### RECORDS SUPPLIED
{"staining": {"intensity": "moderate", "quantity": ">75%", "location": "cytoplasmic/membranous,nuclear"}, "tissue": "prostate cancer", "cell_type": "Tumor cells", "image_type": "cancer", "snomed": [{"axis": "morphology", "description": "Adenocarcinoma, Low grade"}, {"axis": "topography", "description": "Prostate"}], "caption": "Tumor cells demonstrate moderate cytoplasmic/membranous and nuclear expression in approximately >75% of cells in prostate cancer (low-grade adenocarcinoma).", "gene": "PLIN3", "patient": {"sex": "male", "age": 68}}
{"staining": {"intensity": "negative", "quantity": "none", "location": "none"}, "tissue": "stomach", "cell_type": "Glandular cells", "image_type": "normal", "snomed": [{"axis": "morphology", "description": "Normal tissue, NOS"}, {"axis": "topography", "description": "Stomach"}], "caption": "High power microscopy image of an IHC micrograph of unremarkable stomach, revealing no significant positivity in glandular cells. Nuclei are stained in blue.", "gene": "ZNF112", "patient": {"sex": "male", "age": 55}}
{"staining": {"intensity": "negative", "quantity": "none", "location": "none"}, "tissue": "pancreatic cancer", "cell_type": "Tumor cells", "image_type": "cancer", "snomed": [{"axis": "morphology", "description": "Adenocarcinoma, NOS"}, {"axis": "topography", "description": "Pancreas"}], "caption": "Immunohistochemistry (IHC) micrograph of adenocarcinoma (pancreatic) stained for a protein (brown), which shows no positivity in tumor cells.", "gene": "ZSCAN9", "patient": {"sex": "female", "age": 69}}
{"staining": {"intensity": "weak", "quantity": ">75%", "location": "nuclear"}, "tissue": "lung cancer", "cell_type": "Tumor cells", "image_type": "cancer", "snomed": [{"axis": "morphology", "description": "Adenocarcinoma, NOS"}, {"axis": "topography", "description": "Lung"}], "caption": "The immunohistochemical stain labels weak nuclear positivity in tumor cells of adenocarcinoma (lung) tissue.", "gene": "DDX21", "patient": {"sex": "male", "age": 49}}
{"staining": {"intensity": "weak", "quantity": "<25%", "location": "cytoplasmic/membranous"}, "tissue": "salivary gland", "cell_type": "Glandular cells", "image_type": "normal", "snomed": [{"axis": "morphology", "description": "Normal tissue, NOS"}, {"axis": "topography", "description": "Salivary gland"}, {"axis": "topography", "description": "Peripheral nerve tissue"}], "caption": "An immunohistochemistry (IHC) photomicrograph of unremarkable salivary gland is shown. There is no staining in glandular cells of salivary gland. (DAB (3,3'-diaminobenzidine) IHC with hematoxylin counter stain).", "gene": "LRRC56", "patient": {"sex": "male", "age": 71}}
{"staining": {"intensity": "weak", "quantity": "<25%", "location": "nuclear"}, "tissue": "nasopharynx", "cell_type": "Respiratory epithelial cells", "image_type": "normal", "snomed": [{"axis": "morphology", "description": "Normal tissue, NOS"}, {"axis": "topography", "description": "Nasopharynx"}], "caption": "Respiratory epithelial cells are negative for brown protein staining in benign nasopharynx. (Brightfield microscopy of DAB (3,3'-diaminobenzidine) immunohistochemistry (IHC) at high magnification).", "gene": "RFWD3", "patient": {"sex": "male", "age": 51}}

### DESCRIPTION OF THE TASK
Reproduce each line from the listing above that includes the word "cytoplasmic".

### WRITTEN REPLY
{"staining": {"intensity": "moderate", "quantity": ">75%", "location": "cytoplasmic/membranous,nuclear"}, "tissue": "prostate cancer", "cell_type": "Tumor cells", "image_type": "cancer", "snomed": [{"axis": "morphology", "description": "Adenocarcinoma, Low grade"}, {"axis": "topography", "description": "Prostate"}], "caption": "Tumor cells demonstrate moderate cytoplasmic/membranous and nuclear expression in approximately >75% of cells in prostate cancer (low-grade adenocarcinoma).", "gene": "PLIN3", "patient": {"sex": "male", "age": 68}}
{"staining": {"intensity": "weak", "quantity": "<25%", "location": "cytoplasmic/membranous"}, "tissue": "salivary gland", "cell_type": "Glandular cells", "image_type": "normal", "snomed": [{"axis": "morphology", "description": "Normal tissue, NOS"}, {"axis": "topography", "description": "Salivary gland"}, {"axis": "topography", "description": "Peripheral nerve tissue"}], "caption": "An immunohistochemistry (IHC) photomicrograph of unremarkable salivary gland is shown. There is no staining in glandular cells of salivary gland. (DAB (3,3'-diaminobenzidine) IHC with hematoxylin counter stain).", "gene": "LRRC56", "patient": {"sex": "male", "age": 71}}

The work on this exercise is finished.